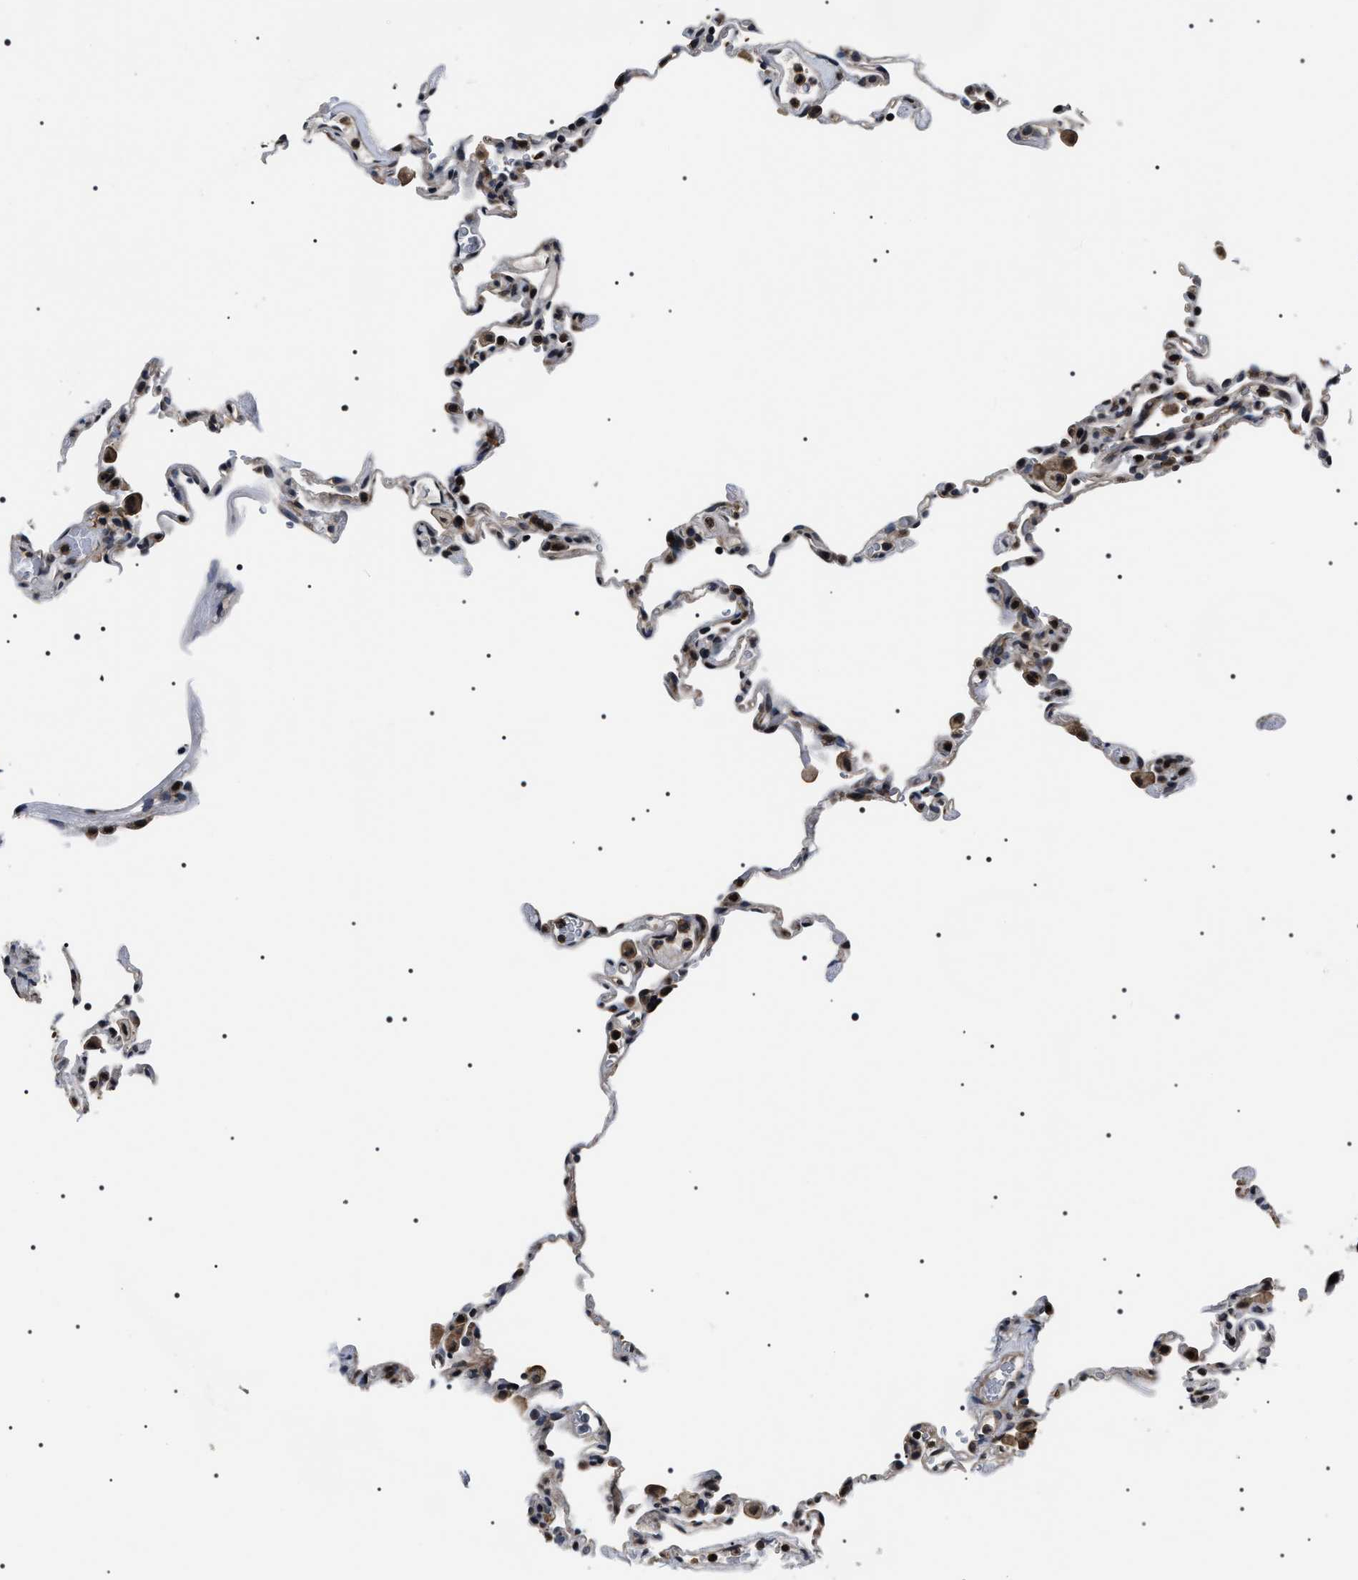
{"staining": {"intensity": "weak", "quantity": "<25%", "location": "nuclear"}, "tissue": "lung", "cell_type": "Alveolar cells", "image_type": "normal", "snomed": [{"axis": "morphology", "description": "Normal tissue, NOS"}, {"axis": "topography", "description": "Lung"}], "caption": "This is an IHC micrograph of normal lung. There is no positivity in alveolar cells.", "gene": "SIPA1", "patient": {"sex": "male", "age": 59}}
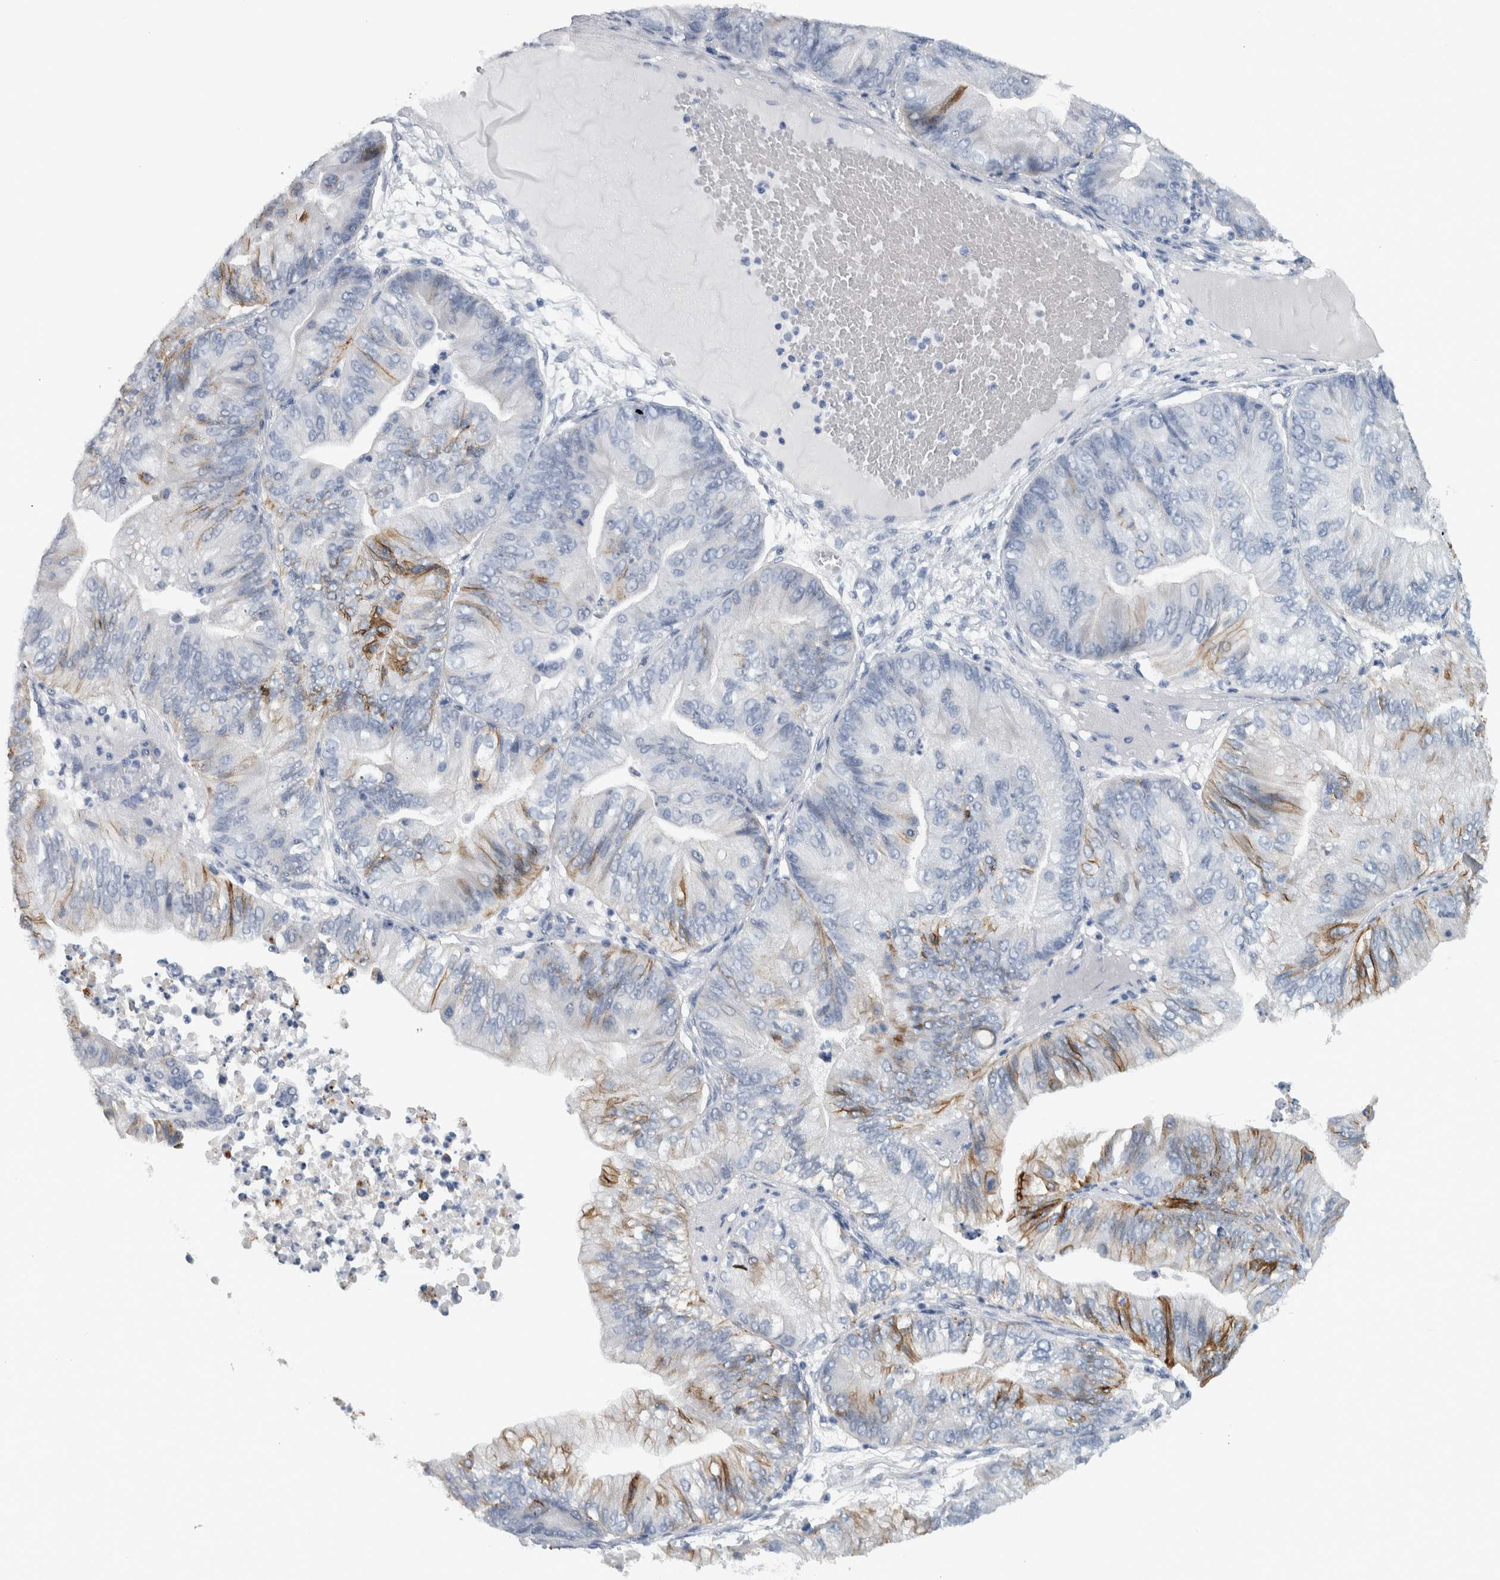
{"staining": {"intensity": "strong", "quantity": "<25%", "location": "cytoplasmic/membranous"}, "tissue": "ovarian cancer", "cell_type": "Tumor cells", "image_type": "cancer", "snomed": [{"axis": "morphology", "description": "Cystadenocarcinoma, mucinous, NOS"}, {"axis": "topography", "description": "Ovary"}], "caption": "Mucinous cystadenocarcinoma (ovarian) tissue displays strong cytoplasmic/membranous positivity in approximately <25% of tumor cells, visualized by immunohistochemistry.", "gene": "CDH17", "patient": {"sex": "female", "age": 61}}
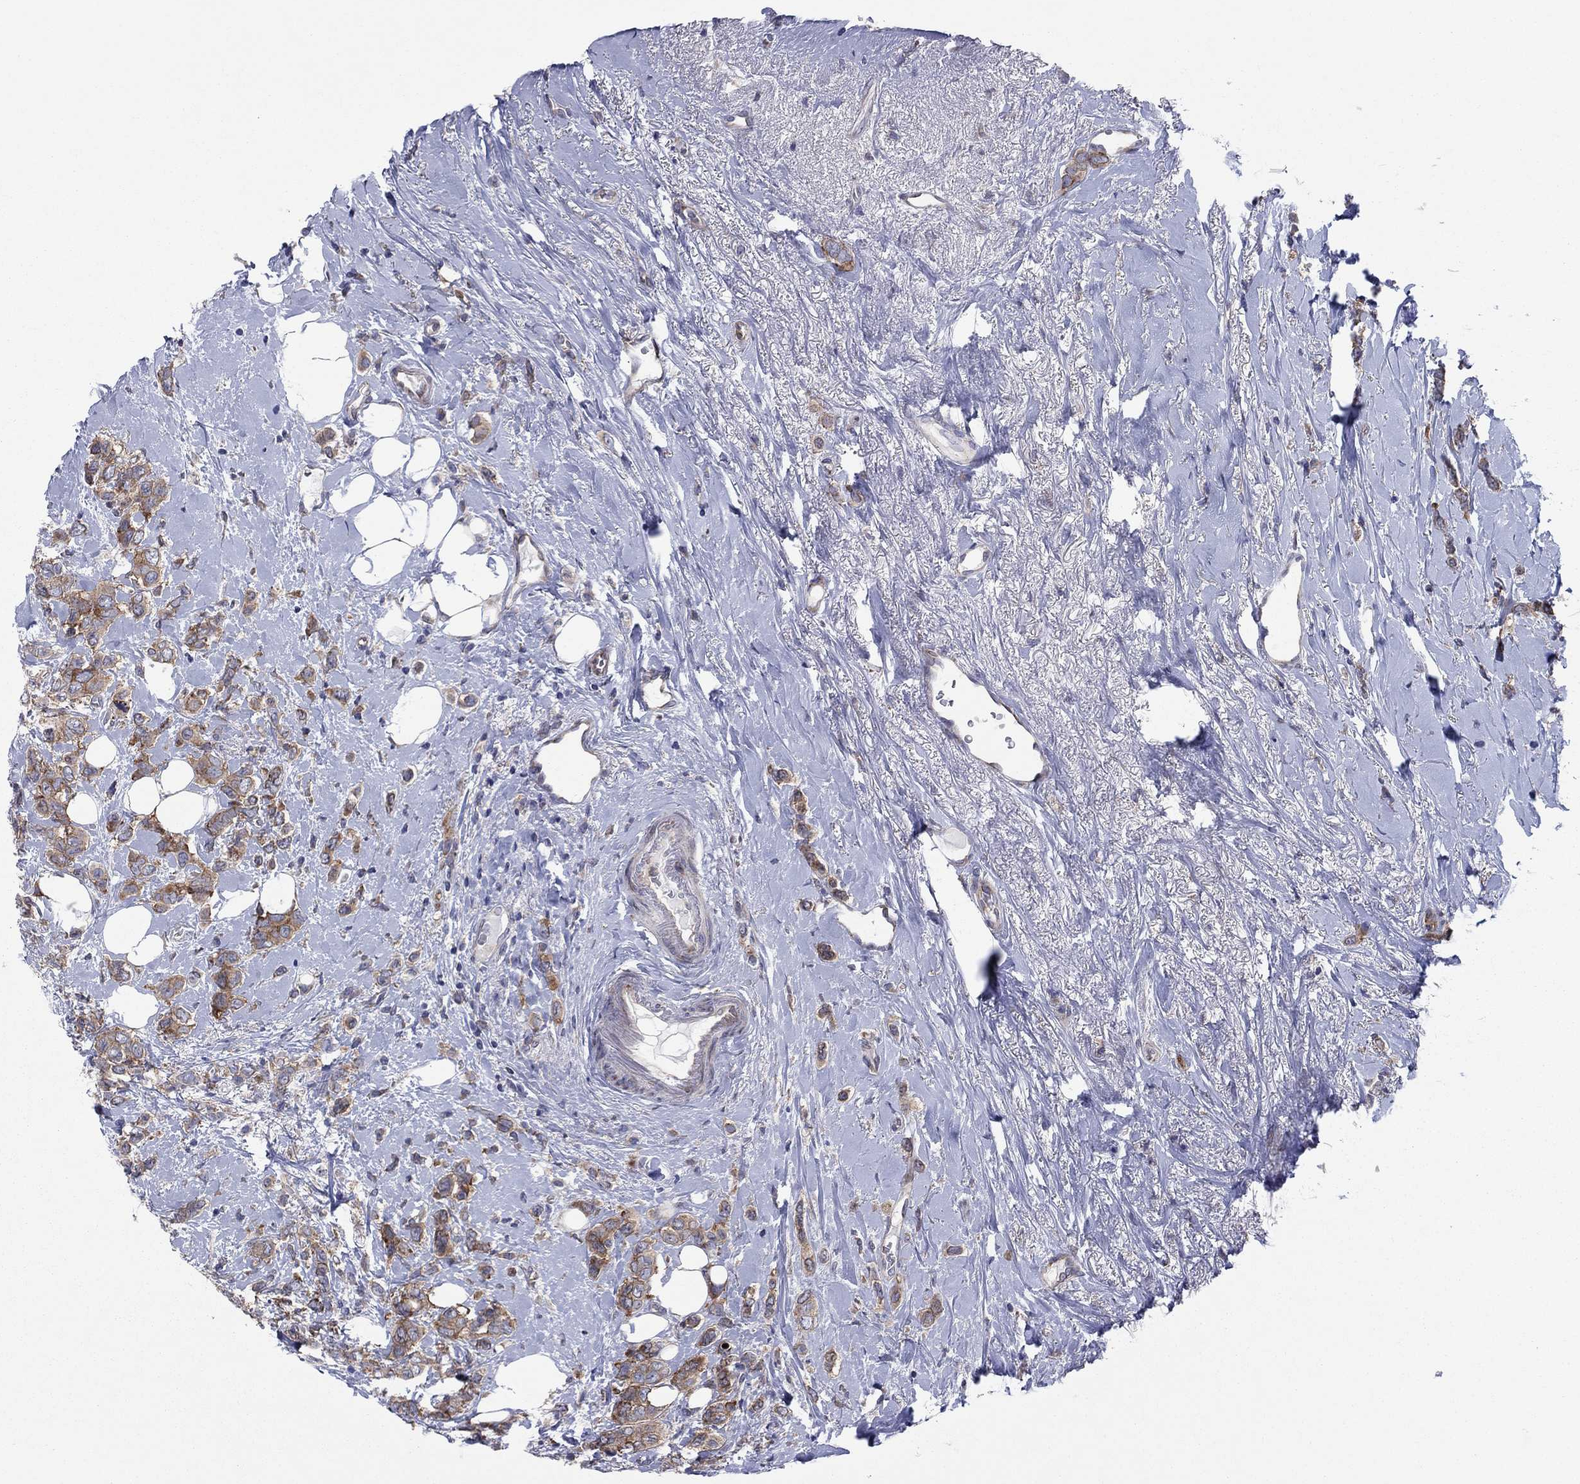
{"staining": {"intensity": "moderate", "quantity": ">75%", "location": "cytoplasmic/membranous"}, "tissue": "breast cancer", "cell_type": "Tumor cells", "image_type": "cancer", "snomed": [{"axis": "morphology", "description": "Lobular carcinoma"}, {"axis": "topography", "description": "Breast"}], "caption": "This histopathology image displays IHC staining of breast lobular carcinoma, with medium moderate cytoplasmic/membranous expression in approximately >75% of tumor cells.", "gene": "GPR155", "patient": {"sex": "female", "age": 66}}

_ _ _

ABOUT THIS TASK —
Output the data exactly as it is, with the pictures dropped.

TASK OUTPUT —
{"staining": {"intensity": "weak", "quantity": "<25%", "location": "nuclear"}, "tissue": "lung", "cell_type": "Alveolar cells", "image_type": "normal", "snomed": [{"axis": "morphology", "description": "Normal tissue, NOS"}, {"axis": "topography", "description": "Lung"}], "caption": "This is an IHC micrograph of normal lung. There is no positivity in alveolar cells.", "gene": "SIPA1", "patient": {"sex": "male", "age": 59}}
{"staining": {"intensity": "strong", "quantity": "<25%", "location": "cytoplasmic/membranous"}, "tissue": "ovarian cancer", "cell_type": "Tumor cells", "image_type": "cancer", "snomed": [{"axis": "morphology", "description": "Cystadenocarcinoma, mucinous, NOS"}, {"axis": "topography", "description": "Ovary"}], "caption": "Mucinous cystadenocarcinoma (ovarian) tissue displays strong cytoplasmic/membranous positivity in approximately <25% of tumor cells, visualized by immunohistochemistry.", "gene": "CDH17", "patient": {"sex": "female", "age": 61}}
{"staining": {"intensity": "moderate", "quantity": ">75%", "location": "cytoplasmic/membranous"}, "tissue": "breast cancer", "cell_type": "Tumor cells", "image_type": "cancer", "snomed": [{"axis": "morphology", "description": "Lobular carcinoma"}, {"axis": "topography", "description": "Breast"}], "caption": "This histopathology image displays IHC staining of breast lobular carcinoma, with medium moderate cytoplasmic/membranous expression in approximately >75% of tumor cells.", "gene": "GPR155", "patient": {"sex": "female", "age": 66}}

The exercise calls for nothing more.